== Records to process ==
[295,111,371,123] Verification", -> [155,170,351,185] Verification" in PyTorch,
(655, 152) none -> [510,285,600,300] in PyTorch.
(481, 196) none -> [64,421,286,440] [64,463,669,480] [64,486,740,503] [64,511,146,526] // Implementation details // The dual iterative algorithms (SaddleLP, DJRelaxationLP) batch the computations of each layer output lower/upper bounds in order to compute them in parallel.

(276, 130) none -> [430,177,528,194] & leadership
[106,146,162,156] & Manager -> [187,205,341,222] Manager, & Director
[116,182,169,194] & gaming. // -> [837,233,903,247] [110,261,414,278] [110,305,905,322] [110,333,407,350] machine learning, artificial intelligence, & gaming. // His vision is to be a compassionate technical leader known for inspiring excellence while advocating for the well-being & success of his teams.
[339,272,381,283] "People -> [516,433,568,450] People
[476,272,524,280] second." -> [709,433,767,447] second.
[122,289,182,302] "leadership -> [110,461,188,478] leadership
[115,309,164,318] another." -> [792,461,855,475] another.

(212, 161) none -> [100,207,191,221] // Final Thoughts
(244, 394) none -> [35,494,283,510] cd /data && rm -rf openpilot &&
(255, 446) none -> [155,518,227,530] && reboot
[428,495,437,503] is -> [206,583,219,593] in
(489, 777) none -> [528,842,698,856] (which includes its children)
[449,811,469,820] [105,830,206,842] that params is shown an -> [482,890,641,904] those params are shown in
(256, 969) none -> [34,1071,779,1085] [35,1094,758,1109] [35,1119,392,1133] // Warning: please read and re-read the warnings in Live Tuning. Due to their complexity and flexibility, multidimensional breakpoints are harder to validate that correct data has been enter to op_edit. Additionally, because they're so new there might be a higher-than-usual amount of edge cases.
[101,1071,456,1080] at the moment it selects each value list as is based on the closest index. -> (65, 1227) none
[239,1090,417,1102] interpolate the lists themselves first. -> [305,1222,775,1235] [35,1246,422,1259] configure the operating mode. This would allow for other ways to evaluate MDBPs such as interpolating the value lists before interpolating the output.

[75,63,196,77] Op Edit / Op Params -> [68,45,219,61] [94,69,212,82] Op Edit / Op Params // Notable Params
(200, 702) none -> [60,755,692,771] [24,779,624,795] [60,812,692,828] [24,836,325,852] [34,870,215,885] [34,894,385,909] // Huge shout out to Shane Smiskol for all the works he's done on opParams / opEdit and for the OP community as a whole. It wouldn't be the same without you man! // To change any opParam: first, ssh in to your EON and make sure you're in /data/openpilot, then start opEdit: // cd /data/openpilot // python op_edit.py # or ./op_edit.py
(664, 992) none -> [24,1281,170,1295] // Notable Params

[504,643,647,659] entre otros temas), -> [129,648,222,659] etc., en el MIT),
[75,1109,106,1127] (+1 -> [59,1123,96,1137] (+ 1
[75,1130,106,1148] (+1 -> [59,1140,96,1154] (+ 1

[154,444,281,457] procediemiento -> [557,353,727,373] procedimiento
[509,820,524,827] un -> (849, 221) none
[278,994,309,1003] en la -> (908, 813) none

== Description of the task ==
The response must consist solely of the lines from the first line of the entries through the line containing "(655, 152) none", repeated exactly.

== Response to this exercise ==
[295,111,371,123] Verification", -> [155,170,351,185] Verification" in PyTorch,
(655, 152) none -> [510,285,600,300] in PyTorch.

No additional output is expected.